For the purpose of enhancing risk management capabilities of domestic banks and ensuring that capital adequacy regulations in compliance with international standards, the Financial Supervisory Commission of the Executive Yuan (the “FSC” henceforth) has made an official announcement of the revised “Regulations Governing the Capital Adequacy Ratio of Banks” and explanatory notes on the computation methods on January 4, 2007.  The Basel II accord has been officially implemented from 2007.
Upon implementation of the Basel II accord for over one year, all banks have computed and declared their capital adequacy ratio in accordance with the revised standards. To facilitate the implementation of Pillar 2 and Pillar 3 of Basel II, banks have set their individual schedules (between April and September) to declare the relevant information to the FSC for evaluation of the capital adequacy of banks from 2008. In addition, banks are required to disclose qualitative and quantitative information of capital and risk management at a specific section on their official website. Information requiring disclosure includes the strategies and procedures for managing credit, market and operational risks, the organization and structure of risk management, risk mitigating policies and the capital requirement to cover the aforesaid risks.  FSC will guide banks to gradually improve their risk measurement and management capabilities. Market participants may gain their understanding on banks’ risk management strategies and the quality of executing through appropriate information disclosure.

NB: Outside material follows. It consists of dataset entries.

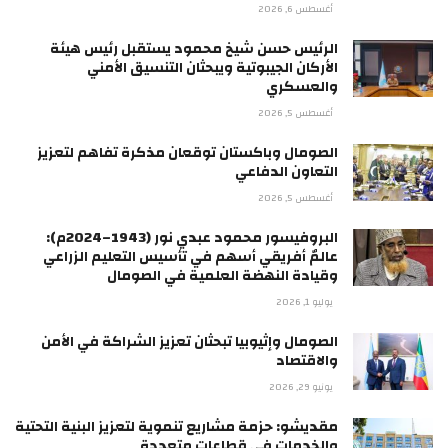
أغسطس 6, 2026
الرئيس حسن شيخ محمود يستقبل رئيس هيئة
الأركان الجيبوتية ويبحثان التنسيق الأمني
والعسكري
أغسطس 5, 2026
الصومال وباكستان توقعان مذكرة تفاهم لتعزيز
التعاون الدفاعي
أغسطس 5, 2026
البروفيسور محمود عبدي نور (1943–2024م):
عالمٌ أفريقي أسهم في تأسيس التعليم الزراعي
وقيادة النهضة العلمية في الصومال
يوليو 1, 2026
الصومال وإثيوبيا تبحثان تعزيز الشراكة في الأمن
والاقتصاد
يونيو 29, 2026
مقديشو: حزمة مشاريع تنموية لتعزيز البنية التحتية
والخدمات في قطاعات متعددة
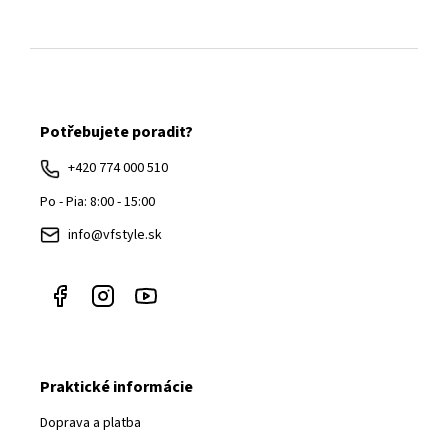
Z
á
Potřebujete poradit?
p
ä
+420 774 000 510
t
Po - Pia: 8:00 - 15:00
i
info@vfstyle.sk
e
Praktické informácie
Doprava a platba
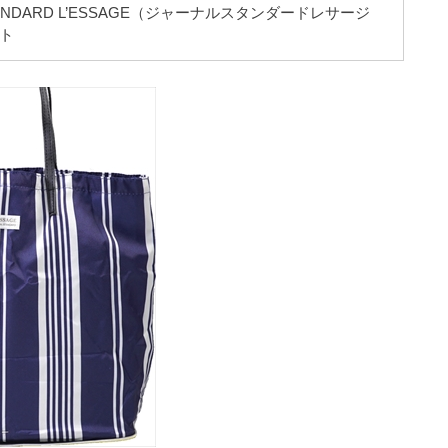
TANDARD L’ESSAGE（ジャーナルスタンダードレサージ
ト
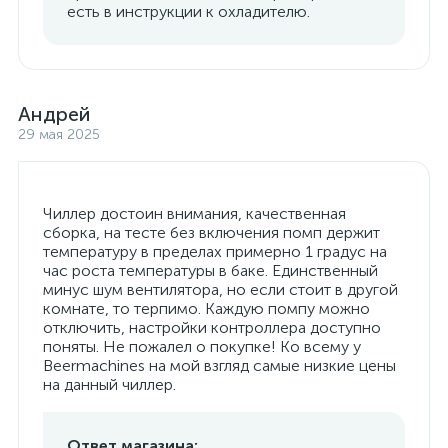
есть в инструкции к охладителю.
Андрей
29 мая 2025
Чиллер достоин внимания, качественная
сборка, на тесте без включения помп держит
температуру в пределах примерно 1 градус на
час роста температуры в баке. Единственный
минус шум вентилятора, но если стоит в другой
комнате, то терпимо. Каждую помпу можно
отключить, настройки контроллера доступно
поняты. Не пожалел о покупке! Ко всему у
Вeermachines на мой взгляд самые низкие цены
на данный чиллер.
Ответ магазина:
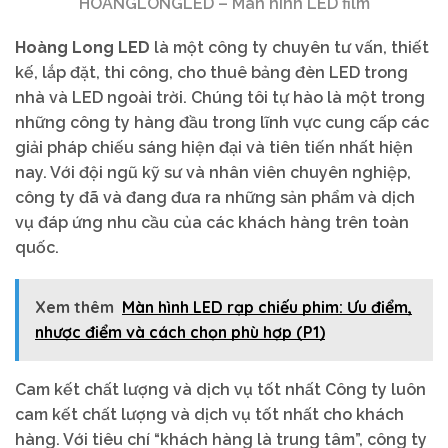
HOANGLONGLED – Màn hình LED film
Hoàng Long LED
là một công ty chuyên tư vấn, thiết
kế, lắp đặt, thi công, cho thuê bảng đèn LED trong
nhà và LED ngoài trời. Chúng tôi tự hào là một trong
những công ty hàng đầu trong lĩnh vực cung cấp các
giải pháp chiếu sáng hiện đại và tiên tiến nhất hiện
nay. Với đội ngũ kỹ sư và nhân viên chuyên nghiệp,
công ty đã và đang đưa ra những sản phẩm và dịch
vụ đáp ứng nhu cầu của các khách hàng trên toàn
quốc.
Xem thêm
Màn hình LED rạp chiếu phim: Ưu điểm,
nhược điểm và cách chọn phù hợp (P1)
Cam kết chất lượng và dịch vụ tốt nhất Công ty luôn
cam kết chất lượng và dịch vụ tốt nhất cho khách
hàng. Với tiêu chí “khách hàng là trung tâm”, công ty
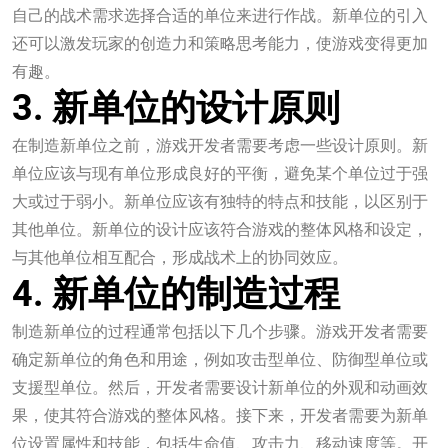
自己的战术需求选择合适的单位来进行作战。新单位的引入
还可以激发玩家的创造力和策略思考能力，使游戏变得更加
有趣。
3. 新单位的设计原则
在制造新单位之前，游戏开发者需要考虑一些设计原则。新
单位应该与现有单位形成良好的平衡，避免某个单位过于强
大或过于弱小。新单位应该有独特的特点和技能，以区别于
其他单位。新单位的设计应该符合游戏的整体风格和设定，
与其他单位相互配合，形成战术上的协同效应。
4. 新单位的制造过程
制造新单位的过程通常包括以下几个步骤。游戏开发者需要
确定新单位的角色和用途，例如攻击型单位、防御型单位或
支援型单位。然后，开发者需要设计新单位的外观和动画效
果，使其符合游戏的整体风格。接下来，开发者需要为新单
位设置属性和技能，包括生命值、攻击力、移动速度等。开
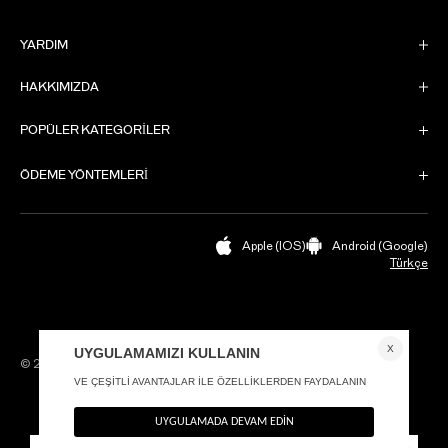
YARDIM
HAKKIMIZDA
POPÜLER KATEGORİLER
ÖDEME YÖNTEMLERİ
Apple (IOS)
Android (Google)
Türkçe
© 2020 Vatkalı
K.V.K.K. ve Çerez Politikası
Gizlilik Politikası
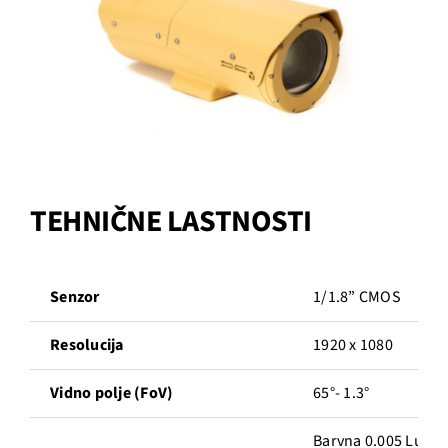
TEHNIČNE LASTNOSTI
Senzor
1/1.8” CMOS
Resolucija
1920 x 1080
Vidno polje (FoV)
65°- 1.3°
Barvna 0.005 Lux @ 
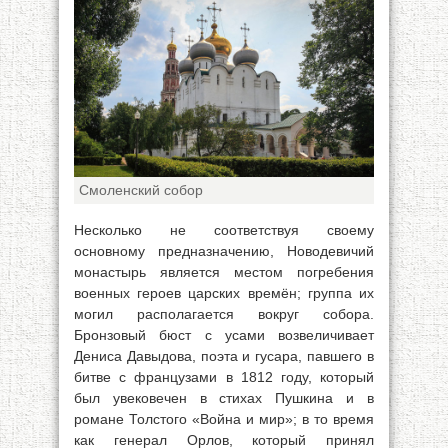
Смоленский собор
Несколько не соответствуя своему
основному предназначению, Новодевичий
монастырь является местом погребения
военных героев царских времён; группа их
могил располагается вокруг собора.
Бронзовый бюст с усами возвеличивает
Дениса Давыдова, поэта и гусара, павшего в
битве с французами в 1812 году, который
был увековечен в стихах Пушкина и в
романе Толстого «Война и мир»; в то время
как генерал Орлов, который принял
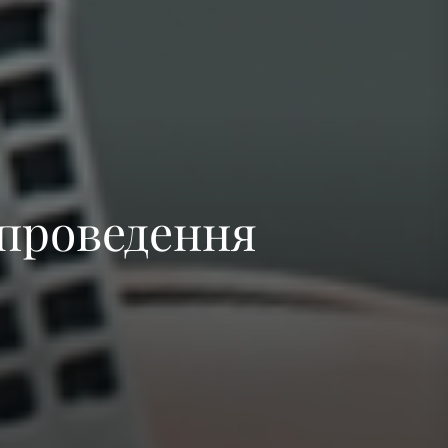
пристрою
 проведення
пристрою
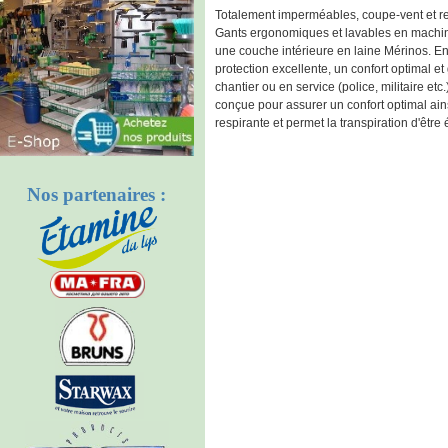
Totalement imperméables, coupe-vent et re
Gants ergonomiques et lavables en machin
une couche intérieure en laine Mérinos. En p
protection excellente, un confort optimal et
chantier ou en service (police, militaire e
conçue pour assurer un confort optimal ai
respirante et permet la transpiration d'être 
Nos partenaires :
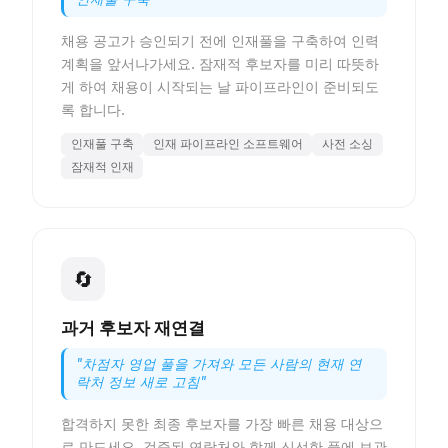
채용 공고가 승인되기 전에 인재풀을 구축하여 인력
계획을 앞서나가세요. 잠재적 후보자를 미리 따뜻하
게 하여 채용이 시작되는 날 파이프라인이 준비되도
록 합니다.
인재풀 구축
인재 파이프라인 소프트웨어
사전 소싱
잠재적 인재
🔄
과거 후보자 재연결
"
차점자 영업 풀을 가져와 모든 사람의 현재 연
락처 정보 새로 고침
"
합격하지 못한 최종 후보자를 가장 빠른 채용 대상으
로 만드세요. 검증된 연락처와 함께 신선한 풀에 보관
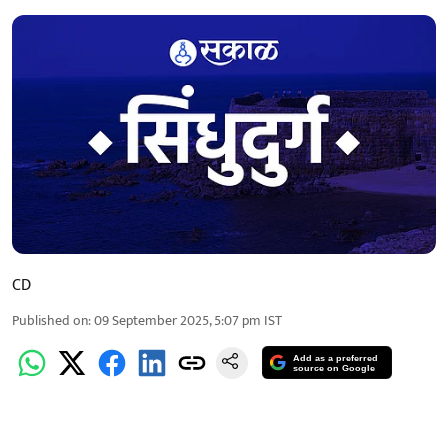
CD
Published on
:
09 September 2025, 5:07 pm
IST
Add as a preferred
source on Google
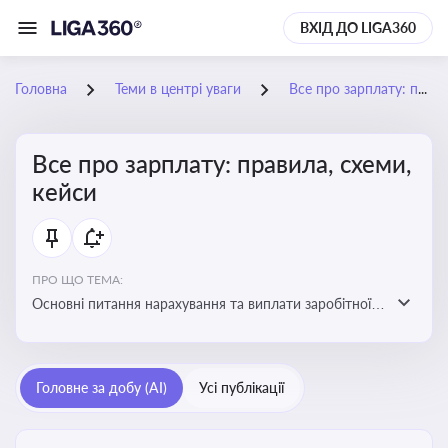
ВХІД ДО LIGA360
Головна
Теми в центрі уваги
Все про зарплату: правила, схеми, кейси
Все про зарплату: правила, схеми,
кейси
ПРО ЩО ТЕМА:
Основні питання нарахування та виплати заробітної
плати. Аналіз публікацій, що стосуються порушень
при нарахуванні заробітної плати та виявлення
інформації про можливі схеми зловживань
Головне за добу (AI)
Усі публікації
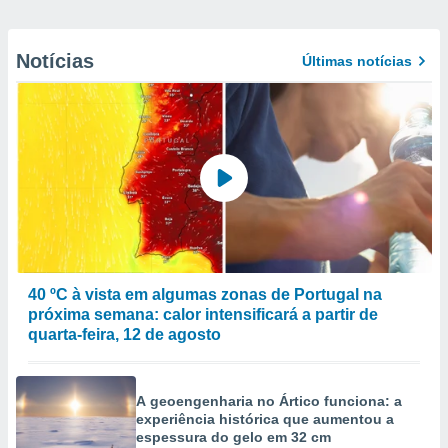
Notícias
Últimas notícias
40 ºC à vista em algumas zonas de Portugal na
próxima semana: calor intensificará a partir de
quarta-feira, 12 de agosto
A geoengenharia no Ártico funciona: a
experiência histórica que aumentou a
espessura do gelo em 32 cm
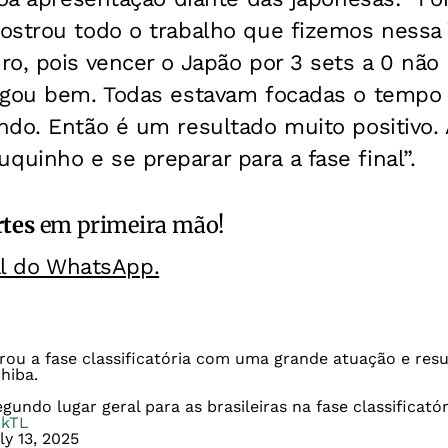
ostrou todo o trabalho que fizemos ness
o, pois vencer o Japão por 3 sets a 0 não 
ogou bem. Todas estavam focadas o tempo
ndo. Então é um resultado muito positivo. 
uinho e se preparar para a fase final”.
rtes
em primeira mão!
al do WhatsApp.
rou a fase classificatória com uma grande atuação e resu
hiba.
gundo lugar geral para as brasileiras na fase classificatór
GkTL
ly 13, 2025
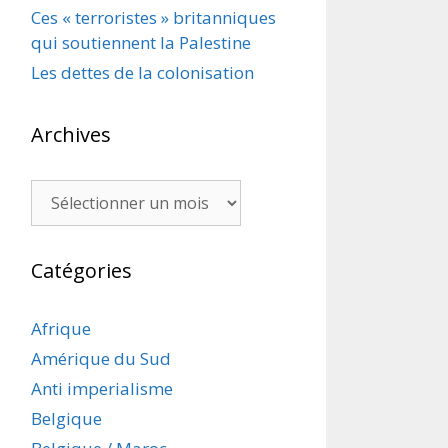
Ces « terroristes » britanniques
qui soutiennent la Palestine
Les dettes de la colonisation
Archives
Archives
Catégories
Afrique
Amérique du Sud
Anti imperialisme
Belgique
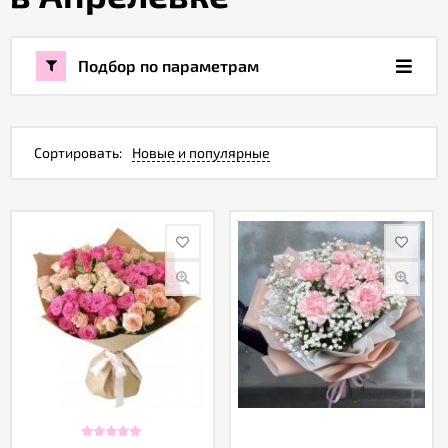
Акции
Подбор по параметрам
Как
оформить
заказ
Сортировать:
Новые и популярные
Вопрос-
ответ
Публичная
оферта
Политика
конфиденциальности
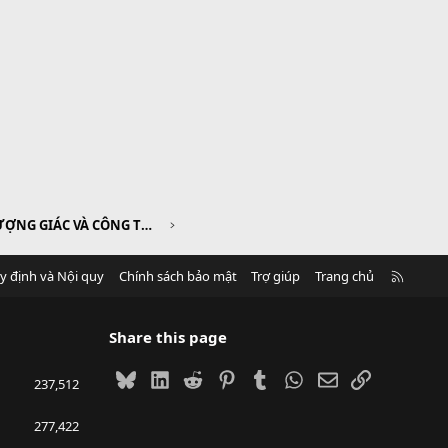
CHƯƠNG VI. GÓC LƯỢNG GIÁC VÀ CÔNG THỨC LƯỢNG GIÁC
R
y định và Nội quy
Chính sách bảo mật
Trợ giúp
Trang chủ
S
S
Share this page
Bluesky
LinkedIn
Reddit
Pinterest
Tumblr
WhatsApp
Email
Link
237,512
277,422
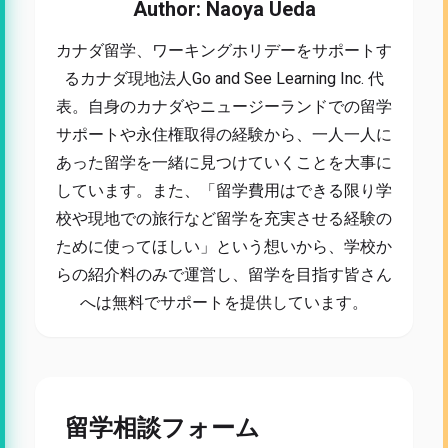
Author: Naoya Ueda
カナダ留学、ワーキングホリデーをサポートす
るカナダ現地法人Go and See Learning Inc. 代
表。自身のカナダやニュージーランドでの留学
サポートや永住権取得の経験から、一人一人に
あった留学を一緒に見つけていくことを大事に
しています。また、「留学費用はできる限り学
校や現地での旅行など留学を充実させる経験の
ために使ってほしい」という想いから、学校か
らの紹介料のみで運営し、留学を目指す皆さん
へは無料でサポートを提供しています。
留学相談フォーム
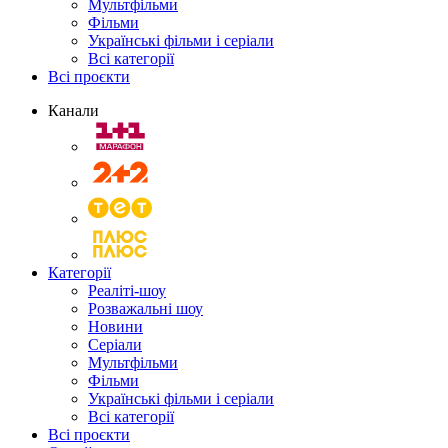
Мультфільми
Фільми
Українські фільми і серіали
Всі категорії
Всі проєкти
Канали
Категорії
Реаліті-шоу
Розважальні шоу
Новини
Серіали
Мультфільми
Фільми
Українські фільми і серіали
Всі категорії
Всі проєкти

With the aim of realizing the spirit of the New Basel Capital Accord, banks have aggressively improved their risk management. The FSC has evaluated and approved  five banks to compute operational risks by more advanced standardized approach till now. Sound control of banks’ operational risks and more effective utilization of bank equity may be ensured through establishment of operational risk management tools, collection of loss event information, and independent audits on operational risk management policies performed by the audit department.